== Assignment ==
Transcribe exactly, and only, the lines from the one containing "(471, 493) = (224, 222): laptop" through the end of the material.

== Dataset section ==

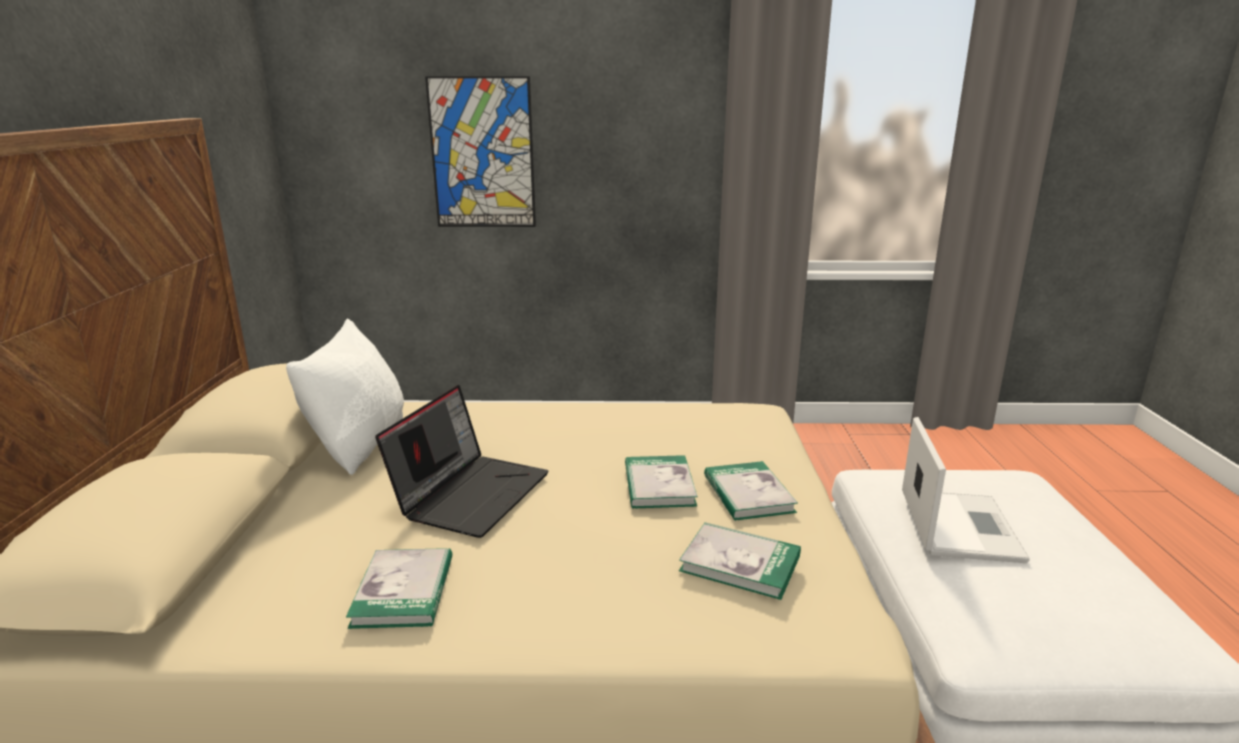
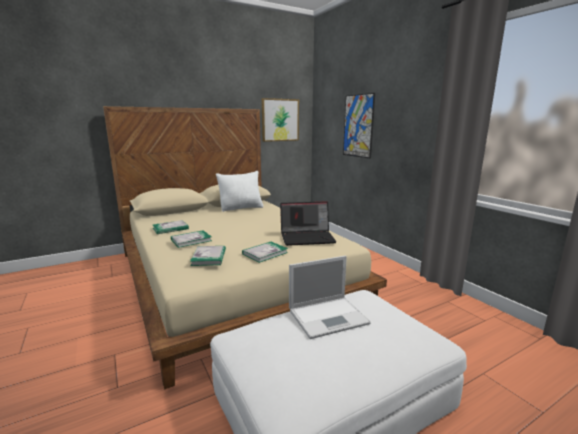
camera: 60 degrees right, 5 degrees down
(224, 147) = (280, 120): none -> picture
(471, 493) = (224, 222): laptop -> laptop (308, 237)
(659, 485) = (256, 241): book -> book (191, 240)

== Written solution ==
(471, 493) = (224, 222): laptop -> laptop (308, 237)
(659, 485) = (256, 241): book -> book (191, 240)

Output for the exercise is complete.